Von Wieland Bögel, Vaterstetten

Dass sich ein Bürgermeister Kritik anhören muss, ist besonders in der Haushaltsdebatte nicht ungewöhnlich. Dass ihn aber Redner anderer Fraktionen gegen Äußerungen aus seiner eigenen Partei in Schutz nehmen, dürfte Seltenheitswert haben. Im Gemeinderat haben nun CSU, SPD und Grüne scharfe Kritik an den Freien Wählern geäußert für deren Umgang mit der Verwaltung und ihrem eigenen Bürgermeister.

Natürlich gab es auch Kritik an Georg Reitsberger, etwa von Christl Mitterer (CSU). Sie kritisierte, dass es nach wie vor "nicht einmal die Andeutung konkreter Planungen und Finanzierbarkeiten" für die Großprojekte rund ums Rathaus gebe. Auch Reitsbergers Idee, Wendelsteinschule, Rathaus und Bürgersaal zeitlich versetzt zu bauen, verwarf Mitterer. Besser sei "eine Gesamtlösung, die städtebaulich Sinn macht". Außerdem forderte sie die Anmietung von Büros, um dem Platzmangel im Rathaus beizukommen.

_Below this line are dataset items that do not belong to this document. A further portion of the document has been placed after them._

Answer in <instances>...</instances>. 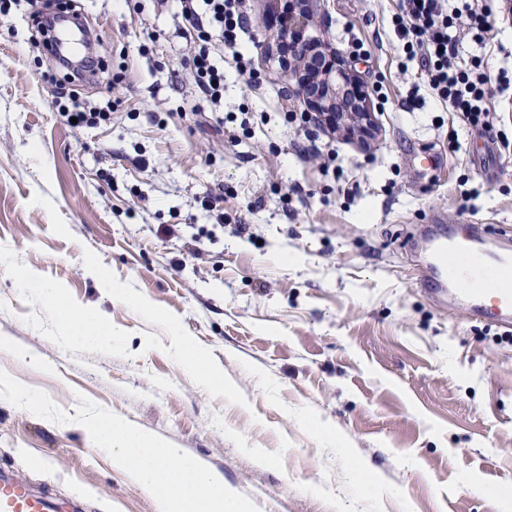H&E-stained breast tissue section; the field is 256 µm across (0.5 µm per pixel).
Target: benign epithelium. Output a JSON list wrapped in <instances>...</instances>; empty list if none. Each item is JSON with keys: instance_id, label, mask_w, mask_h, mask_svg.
Masks as SVG:
<instances>
[{"instance_id": "obj_1", "label": "benign epithelium", "mask_w": 512, "mask_h": 512, "mask_svg": "<svg viewBox=\"0 0 512 512\" xmlns=\"http://www.w3.org/2000/svg\"><path fill=\"white\" fill-rule=\"evenodd\" d=\"M310 2L292 0L288 11V33L282 35L288 41V80L309 105V120L316 123L328 116L341 128L367 134L372 127L369 94L337 51L304 39Z\"/></svg>"}]
</instances>
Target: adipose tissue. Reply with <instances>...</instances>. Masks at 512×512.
Returning <instances> with one entry per match:
<instances>
[{
	"label": "adipose tissue",
	"instance_id": "obj_1",
	"mask_svg": "<svg viewBox=\"0 0 512 512\" xmlns=\"http://www.w3.org/2000/svg\"><path fill=\"white\" fill-rule=\"evenodd\" d=\"M91 432L111 448L113 464L157 500L159 512H239L223 476L187 461L178 449L111 416L93 424Z\"/></svg>",
	"mask_w": 512,
	"mask_h": 512
}]
</instances>
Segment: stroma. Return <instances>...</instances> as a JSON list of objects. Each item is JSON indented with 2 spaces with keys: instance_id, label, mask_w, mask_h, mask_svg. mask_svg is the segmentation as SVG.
I'll list each match as a JSON object with an SVG mask.
<instances>
[{
  "instance_id": "1",
  "label": "stroma",
  "mask_w": 512,
  "mask_h": 512,
  "mask_svg": "<svg viewBox=\"0 0 512 512\" xmlns=\"http://www.w3.org/2000/svg\"><path fill=\"white\" fill-rule=\"evenodd\" d=\"M476 2L494 38L463 40L460 61L512 73V9ZM77 7L109 64L83 97L112 105L80 129L26 0L0 13V471L80 512H158L88 431L110 414L220 471L242 512H506L512 342L426 293L417 258L435 216L490 243L512 228L496 139L512 138V98L489 97L493 130L464 125L406 60L397 0L312 4L308 36L369 92L367 138L304 123L276 52L282 0L245 2L252 75L215 49L218 108L195 85L179 0ZM202 228L214 236L195 243ZM46 288L111 339L68 342ZM179 335L224 388L185 368Z\"/></svg>"
}]
</instances>
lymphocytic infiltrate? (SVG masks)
<instances>
[{"instance_id": "f902f5d3", "label": "lymphocytic infiltrate", "mask_w": 512, "mask_h": 512, "mask_svg": "<svg viewBox=\"0 0 512 512\" xmlns=\"http://www.w3.org/2000/svg\"><path fill=\"white\" fill-rule=\"evenodd\" d=\"M243 0H181V16L196 32L193 76L196 86L212 102L224 96V72L211 60L213 42L231 51L239 70L248 61L239 51L240 34L247 24ZM395 29L406 55L420 57L430 88L448 102L459 118L471 126H489L486 99L490 92L512 90V78L499 73L489 80L481 59L460 64L458 44L464 38L486 42L492 27L485 9L475 0H460L449 8L447 0H399Z\"/></svg>"}]
</instances>
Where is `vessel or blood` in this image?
I'll use <instances>...</instances> for the list:
<instances>
[{
	"label": "vessel or blood",
	"mask_w": 512,
	"mask_h": 512,
	"mask_svg": "<svg viewBox=\"0 0 512 512\" xmlns=\"http://www.w3.org/2000/svg\"><path fill=\"white\" fill-rule=\"evenodd\" d=\"M434 262L421 281L431 292L447 291L465 303L474 318L500 326L512 324V255L475 252L471 240H438ZM0 512H61L55 503L35 494L6 472L0 473Z\"/></svg>",
	"instance_id": "b4317fda"
}]
</instances>
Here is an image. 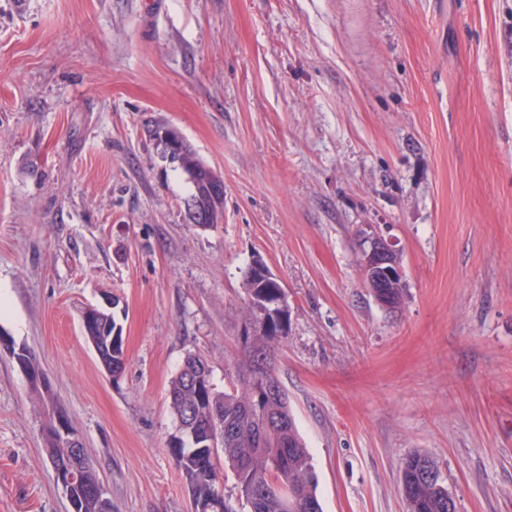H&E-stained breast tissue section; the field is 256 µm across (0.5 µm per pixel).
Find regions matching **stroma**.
I'll list each match as a JSON object with an SVG mask.
<instances>
[{
    "mask_svg": "<svg viewBox=\"0 0 512 512\" xmlns=\"http://www.w3.org/2000/svg\"><path fill=\"white\" fill-rule=\"evenodd\" d=\"M176 129L224 181L190 224ZM403 309L363 285L364 225ZM288 291L278 380L323 512H407L435 457L459 512H512V0H0V336L26 346L112 512H191L167 447L187 354L237 357L243 272ZM123 325L111 379L81 326ZM45 413L0 353V512H71ZM364 239V243L369 244L359 254V267L364 284L383 308L398 310L403 306L404 298L394 297L386 288H394L395 294L405 295L406 285L401 288L396 286L397 280H403L399 250L391 240L377 233L365 235ZM376 293L379 294V299L375 296Z\"/></svg>",
    "mask_w": 512,
    "mask_h": 512,
    "instance_id": "obj_1",
    "label": "stroma"
}]
</instances>
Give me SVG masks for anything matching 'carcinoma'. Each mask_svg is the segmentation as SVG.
Wrapping results in <instances>:
<instances>
[{"label": "carcinoma", "mask_w": 512, "mask_h": 512, "mask_svg": "<svg viewBox=\"0 0 512 512\" xmlns=\"http://www.w3.org/2000/svg\"><path fill=\"white\" fill-rule=\"evenodd\" d=\"M177 167L193 186L191 197L205 208L224 207L214 203L206 184L217 178L187 144L183 145ZM253 269L244 273L243 286L249 294L248 308L252 314L269 310L277 299L278 289L264 281L252 280ZM87 339L104 348V354L114 359L125 357L123 327L114 314L96 310L95 325ZM269 336L254 338L255 346L266 351L260 371L270 381H278L275 374L273 347ZM235 372L228 376L227 385L220 391L207 373L208 388L205 402L221 410L224 427V446L216 449L232 469L238 499L245 502L250 512H322L317 496V476L310 454L297 429L288 395L282 387L270 393L263 382L254 385L238 379V373L255 371V362L246 348L234 364ZM186 373H177L169 395L173 396L174 414L180 406L194 401V395L185 384ZM69 445L55 437H45L46 460L56 468H72L74 460L68 454ZM177 468L187 482L191 496L198 501L209 500L219 489L217 470L207 469L203 460L211 449L200 448L187 438L169 446ZM401 486L409 512H448V487L438 462L432 457L414 453L403 462Z\"/></svg>", "instance_id": "obj_1"}]
</instances>
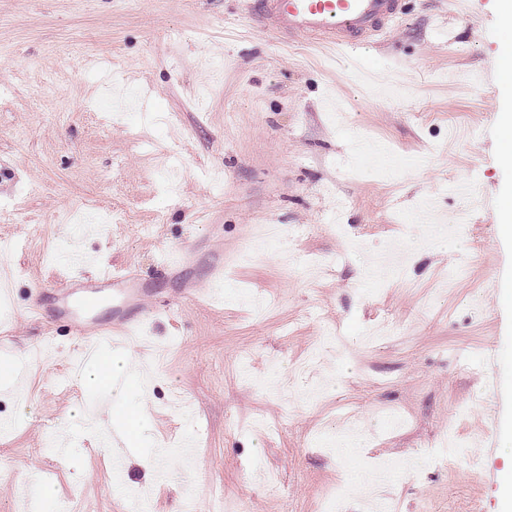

Bessere Planung forderte auch Axel Weingärtner (Grüne), und zwar der Folgen von Großprojekten. So sei überhaupt nicht absehbar, was die in einigen Jahren im neuen Wohngebiet Nord und Nordwest einziehenden rund 1500 Neubürger für die Infrastruktur bedeuteten. Die Gemeinde werde aber neue Kindergärten und Schulen brauchen, außerdem seien Verkehrsprobleme zu erwarten. Diese durch Umgehungsstraßen zu lösen, wie etwa in Parsdorf, lehnen die Grünen ab, genau wie den Haushalt, der auch Mittel für diese Umfahrung bereitstellt. Auch Manfred Schmidt (FBU/AfD) stimmte gegen das Zahlenwerk. Er forderte unter anderem die Einführung einer Straßenausbaubeitragssatzung, die Streichung von Vergünstigungen wie Freibier für Senioren beim Volksfest und eine Anhebung der Gewerbesteuer. Im Gegenzug könne man die Grundsteuer senken, schlug Schmidt vor.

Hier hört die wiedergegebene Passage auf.